## Dataset records
______

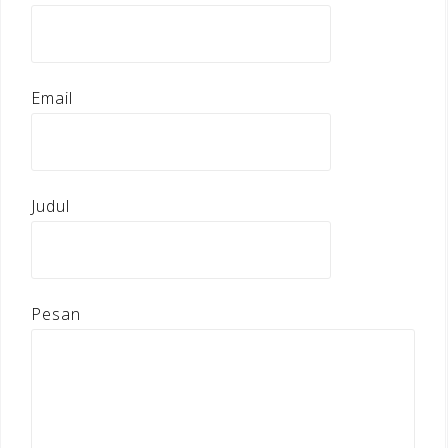
Email
Judul
Pesan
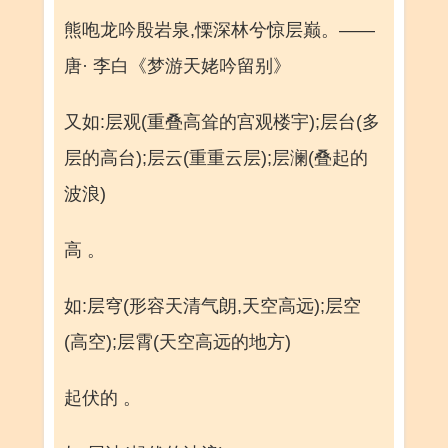
熊咆龙吟殷岩泉,慄深林兮惊层巅。——
唐· 李白《梦游天姥吟留别》
又如:层观(重叠高耸的宫观楼宇);层台(多
层的高台);层云(重重云层);层澜(叠起的
波浪)
高 。
如:层穹(形容天清气朗,天空高远);层空
(高空);层霄(天空高远的地方)
起伏的 。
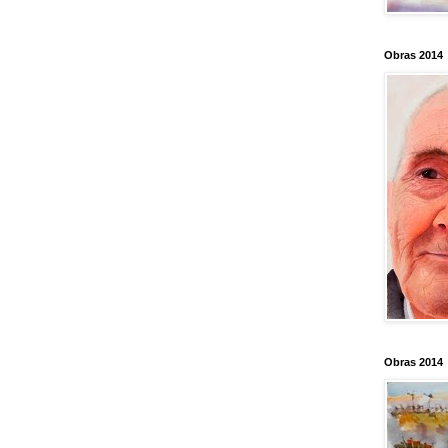
Obras 2014
Obras 2014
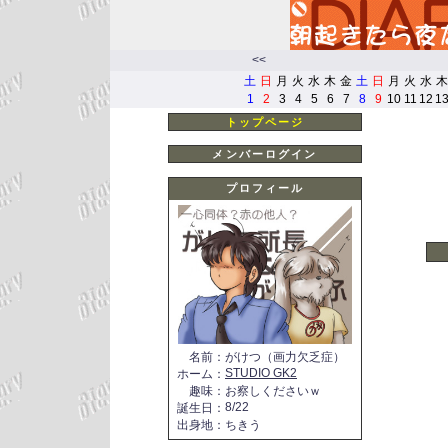
<<
土
日
月
火
水
木
金
土
日
月
火
水
木
1
2
3
4
5
6
7
8
9
10
11
12
1
トップページ
メンバーログイン
プロフィール
名前
：
がけつ（画力欠乏症）
STUDIO GK2
ホーム
：
趣味
：
お察しくださいｗ
8/22
誕生日
：
出身地
：
ちきう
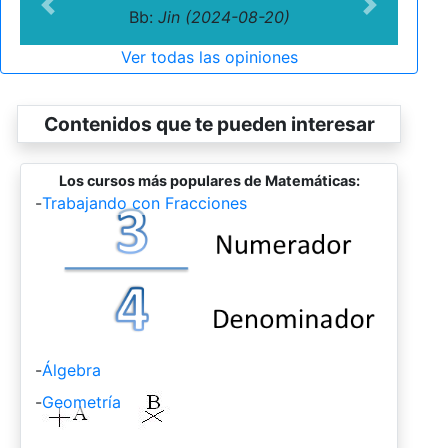
Previous
Next
Bb:
Jin (2024-08-20)
Ver todas las opiniones
Contenidos que te pueden interesar
Los cursos más populares de Matemáticas:
-
Trabajando con Fracciones
-
Álgebra
-
Geometría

______

## Job
Print all the records again exactly; do not include any picture.

## Your solution
Email
Judul
Pesan
熊咆龙吟殷岩泉,慄深林兮惊层巅。——
唐· 李白《梦游天姥吟留别》
又如:层观(重叠高耸的宫观楼宇);层台(多
层的高台);层云(重重云层);层澜(叠起的
波浪)
高 。
如:层穹(形容天清气朗,天空高远);层空
(高空);层霄(天空高远的地方)
起伏的 。
Obras 2014
Obras 2014
<<
土
日
月
火
水
木
金
土
日
月
火
水
木
1
2
3
4
5
6
7
8
9
10
11
12
1
トップページ
メンバーログイン
プロフィール
名前
：
がけつ（画力欠乏症）
STUDIO GK2
ホーム
：
趣味
：
お察しくださいｗ
8/22
誕生日
：
出身地
：
ちきう
Previous
Next
Bb:
Jin (2024-08-20)
Ver todas las opiniones
Contenidos que te pueden interesar
Los cursos más populares de Matemáticas:
-
Trabajando con Fracciones
-
Álgebra
-
Geometría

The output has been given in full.